# Provided records
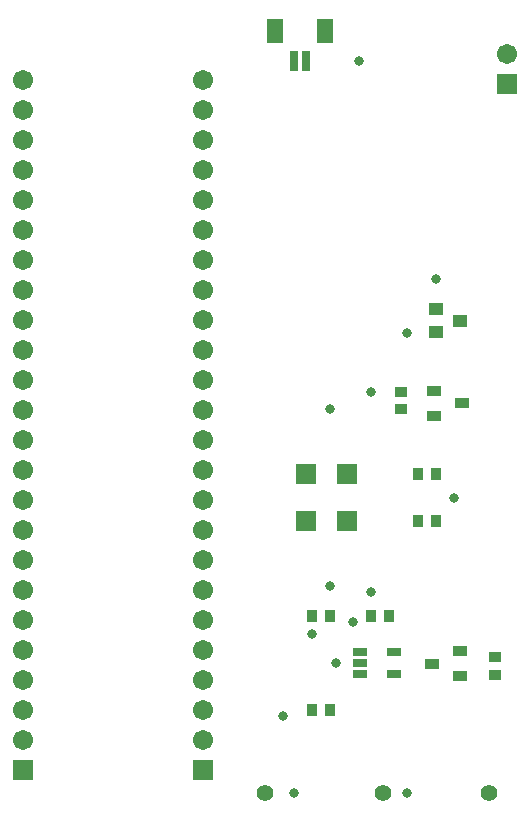
<source format=gts>
G04*
G04 #@! TF.GenerationSoftware,Altium Limited,Altium Designer,20.0.12 (288)*
G04*
G04 Layer_Color=8388736*
%FSLAX44Y44*%
%MOMM*%
G71*
G01*
G75*
%ADD22C,1.4032*%
%ADD23R,1.1032X0.9032*%
%ADD24R,1.1532X0.8532*%
%ADD25R,1.1532X1.0032*%
%ADD26R,0.9032X1.1032*%
%ADD27R,1.3032X0.8032*%
%ADD28R,1.7032X1.7032*%
%ADD29R,1.4032X2.0032*%
%ADD30R,0.8032X1.7532*%
%ADD31R,1.7032X1.7032*%
%ADD32C,1.7032*%
%ADD33C,0.8032*%
D22*
X355000Y30000D02*
D03*
X445000D02*
D03*
X255000Y30157D02*
D03*
D23*
X370000Y370000D02*
D03*
Y355000D02*
D03*
X450000Y145000D02*
D03*
Y130000D02*
D03*
D24*
X421750Y360000D02*
D03*
X398250Y349500D02*
D03*
Y370500D02*
D03*
X396500Y139500D02*
D03*
X420000Y150000D02*
D03*
Y129000D02*
D03*
D25*
X400000Y439500D02*
D03*
Y420500D02*
D03*
X420000Y430000D02*
D03*
D26*
X360000Y180000D02*
D03*
X345000D02*
D03*
X400000Y300000D02*
D03*
X385000D02*
D03*
X400000Y260000D02*
D03*
X385000D02*
D03*
X310000Y180000D02*
D03*
X295000D02*
D03*
X310000Y100000D02*
D03*
X295000D02*
D03*
D27*
X336000Y149500D02*
D03*
Y140000D02*
D03*
Y130500D02*
D03*
X364000D02*
D03*
Y149500D02*
D03*
D28*
X290000Y300000D02*
D03*
X325000D02*
D03*
X290000Y260000D02*
D03*
X325000D02*
D03*
D29*
X264000Y675250D02*
D03*
X306000D02*
D03*
D30*
X290000Y650000D02*
D03*
X280000D02*
D03*
D31*
X460000Y630000D02*
D03*
X202400Y50000D02*
D03*
X50000D02*
D03*
D32*
X460000Y655400D02*
D03*
X202400Y634200D02*
D03*
Y608800D02*
D03*
Y583400D02*
D03*
Y558000D02*
D03*
Y532600D02*
D03*
Y507200D02*
D03*
Y481800D02*
D03*
Y456400D02*
D03*
Y431000D02*
D03*
Y405600D02*
D03*
Y380200D02*
D03*
Y354800D02*
D03*
Y329400D02*
D03*
Y304000D02*
D03*
Y278600D02*
D03*
Y253200D02*
D03*
Y227800D02*
D03*
Y202400D02*
D03*
Y177000D02*
D03*
Y151600D02*
D03*
Y126200D02*
D03*
Y100800D02*
D03*
Y75400D02*
D03*
X50000Y634200D02*
D03*
Y608800D02*
D03*
Y583400D02*
D03*
Y558000D02*
D03*
Y532600D02*
D03*
Y507200D02*
D03*
Y481800D02*
D03*
Y456400D02*
D03*
Y431000D02*
D03*
Y405600D02*
D03*
Y380200D02*
D03*
Y354800D02*
D03*
Y329400D02*
D03*
Y304000D02*
D03*
Y278600D02*
D03*
Y253200D02*
D03*
Y227800D02*
D03*
Y202400D02*
D03*
Y177000D02*
D03*
Y151600D02*
D03*
Y126200D02*
D03*
Y100800D02*
D03*
Y75400D02*
D03*
D33*
X375000Y30000D02*
D03*
X345000Y370000D02*
D03*
X295000Y165000D02*
D03*
X330000Y175000D02*
D03*
X335000Y650000D02*
D03*
X280000Y30157D02*
D03*
X345000Y200000D02*
D03*
X310000Y355000D02*
D03*
Y205000D02*
D03*
X315000Y140000D02*
D03*
X415000Y280000D02*
D03*
X400000Y465000D02*
D03*
X375000Y420000D02*
D03*
X270000Y95000D02*
D03*
M02*

</source>
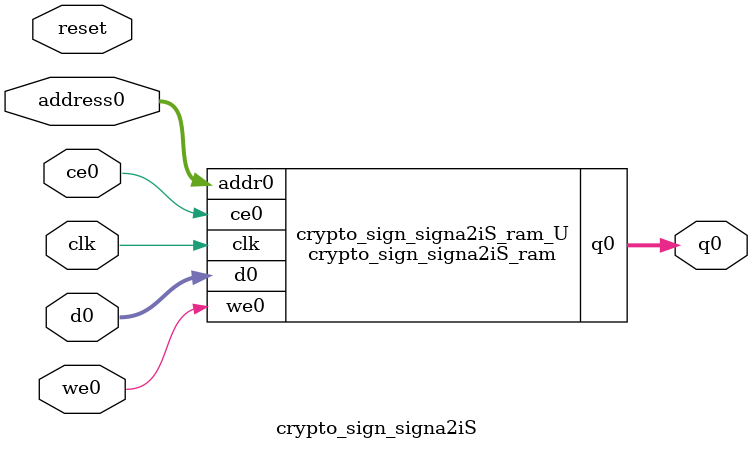
<source format=v>

`timescale 1 ns / 1 ps
module crypto_sign_signa2iS_ram (addr0, ce0, d0, we0, q0,  clk);

parameter DWIDTH = 8;
parameter AWIDTH = 6;
parameter MEM_SIZE = 64;

input[AWIDTH-1:0] addr0;
input ce0;
input[DWIDTH-1:0] d0;
input we0;
output reg[DWIDTH-1:0] q0;
input clk;

reg [DWIDTH-1:0] ram[0:MEM_SIZE-1];




always @(posedge clk)  
begin 
    if (ce0) 
    begin
        if (we0) 
        begin 
            ram[addr0] <= d0; 
            q0 <= d0;
        end 
        else 
            q0 <= ram[addr0];
    end
end


endmodule


`timescale 1 ns / 1 ps
module crypto_sign_signa2iS(
    reset,
    clk,
    address0,
    ce0,
    we0,
    d0,
    q0);

parameter DataWidth = 32'd8;
parameter AddressRange = 32'd64;
parameter AddressWidth = 32'd6;
input reset;
input clk;
input[AddressWidth - 1:0] address0;
input ce0;
input we0;
input[DataWidth - 1:0] d0;
output[DataWidth - 1:0] q0;



crypto_sign_signa2iS_ram crypto_sign_signa2iS_ram_U(
    .clk( clk ),
    .addr0( address0 ),
    .ce0( ce0 ),
    .d0( d0 ),
    .we0( we0 ),
    .q0( q0 ));

endmodule


</source>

# Activity
Copy the listing above in full and exactly, but omit each picture that it holds.

# Task result
<source format=gts>
G04*
G04 #@! TF.GenerationSoftware,Altium Limited,Altium Designer,20.0.12 (288)*
G04*
G04 Layer_Color=8388736*
%FSLAX44Y44*%
%MOMM*%
G71*
G01*
G75*
%ADD22C,1.4032*%
%ADD23R,1.1032X0.9032*%
%ADD24R,1.1532X0.8532*%
%ADD25R,1.1532X1.0032*%
%ADD26R,0.9032X1.1032*%
%ADD27R,1.3032X0.8032*%
%ADD28R,1.7032X1.7032*%
%ADD29R,1.4032X2.0032*%
%ADD30R,0.8032X1.7532*%
%ADD31R,1.7032X1.7032*%
%ADD32C,1.7032*%
%ADD33C,0.8032*%
D22*
X355000Y30000D02*
D03*
X445000D02*
D03*
X255000Y30157D02*
D03*
D23*
X370000Y370000D02*
D03*
Y355000D02*
D03*
X450000Y145000D02*
D03*
Y130000D02*
D03*
D24*
X421750Y360000D02*
D03*
X398250Y349500D02*
D03*
Y370500D02*
D03*
X396500Y139500D02*
D03*
X420000Y150000D02*
D03*
Y129000D02*
D03*
D25*
X400000Y439500D02*
D03*
Y420500D02*
D03*
X420000Y430000D02*
D03*
D26*
X360000Y180000D02*
D03*
X345000D02*
D03*
X400000Y300000D02*
D03*
X385000D02*
D03*
X400000Y260000D02*
D03*
X385000D02*
D03*
X310000Y180000D02*
D03*
X295000D02*
D03*
X310000Y100000D02*
D03*
X295000D02*
D03*
D27*
X336000Y149500D02*
D03*
Y140000D02*
D03*
Y130500D02*
D03*
X364000D02*
D03*
Y149500D02*
D03*
D28*
X290000Y300000D02*
D03*
X325000D02*
D03*
X290000Y260000D02*
D03*
X325000D02*
D03*
D29*
X264000Y675250D02*
D03*
X306000D02*
D03*
D30*
X290000Y650000D02*
D03*
X280000D02*
D03*
D31*
X460000Y630000D02*
D03*
X202400Y50000D02*
D03*
X50000D02*
D03*
D32*
X460000Y655400D02*
D03*
X202400Y634200D02*
D03*
Y608800D02*
D03*
Y583400D02*
D03*
Y558000D02*
D03*
Y532600D02*
D03*
Y507200D02*
D03*
Y481800D02*
D03*
Y456400D02*
D03*
Y431000D02*
D03*
Y405600D02*
D03*
Y380200D02*
D03*
Y354800D02*
D03*
Y329400D02*
D03*
Y304000D02*
D03*
Y278600D02*
D03*
Y253200D02*
D03*
Y227800D02*
D03*
Y202400D02*
D03*
Y177000D02*
D03*
Y151600D02*
D03*
Y126200D02*
D03*
Y100800D02*
D03*
Y75400D02*
D03*
X50000Y634200D02*
D03*
Y608800D02*
D03*
Y583400D02*
D03*
Y558000D02*
D03*
Y532600D02*
D03*
Y507200D02*
D03*
Y481800D02*
D03*
Y456400D02*
D03*
Y431000D02*
D03*
Y405600D02*
D03*
Y380200D02*
D03*
Y354800D02*
D03*
Y329400D02*
D03*
Y304000D02*
D03*
Y278600D02*
D03*
Y253200D02*
D03*
Y227800D02*
D03*
Y202400D02*
D03*
Y177000D02*
D03*
Y151600D02*
D03*
Y126200D02*
D03*
Y100800D02*
D03*
Y75400D02*
D03*
D33*
X375000Y30000D02*
D03*
X345000Y370000D02*
D03*
X295000Y165000D02*
D03*
X330000Y175000D02*
D03*
X335000Y650000D02*
D03*
X280000Y30157D02*
D03*
X345000Y200000D02*
D03*
X310000Y355000D02*
D03*
Y205000D02*
D03*
X315000Y140000D02*
D03*
X415000Y280000D02*
D03*
X400000Y465000D02*
D03*
X375000Y420000D02*
D03*
X270000Y95000D02*
D03*
M02*

</source>
<source format=v>

`timescale 1 ns / 1 ps
module crypto_sign_signa2iS_ram (addr0, ce0, d0, we0, q0,  clk);

parameter DWIDTH = 8;
parameter AWIDTH = 6;
parameter MEM_SIZE = 64;

input[AWIDTH-1:0] addr0;
input ce0;
input[DWIDTH-1:0] d0;
input we0;
output reg[DWIDTH-1:0] q0;
input clk;

reg [DWIDTH-1:0] ram[0:MEM_SIZE-1];




always @(posedge clk)  
begin 
    if (ce0) 
    begin
        if (we0) 
        begin 
            ram[addr0] <= d0; 
            q0 <= d0;
        end 
        else 
            q0 <= ram[addr0];
    end
end


endmodule


`timescale 1 ns / 1 ps
module crypto_sign_signa2iS(
    reset,
    clk,
    address0,
    ce0,
    we0,
    d0,
    q0);

parameter DataWidth = 32'd8;
parameter AddressRange = 32'd64;
parameter AddressWidth = 32'd6;
input reset;
input clk;
input[AddressWidth - 1:0] address0;
input ce0;
input we0;
input[DataWidth - 1:0] d0;
output[DataWidth - 1:0] q0;



crypto_sign_signa2iS_ram crypto_sign_signa2iS_ram_U(
    .clk( clk ),
    .addr0( address0 ),
    .ce0( ce0 ),
    .d0( d0 ),
    .we0( we0 ),
    .q0( q0 ));

endmodule


</source>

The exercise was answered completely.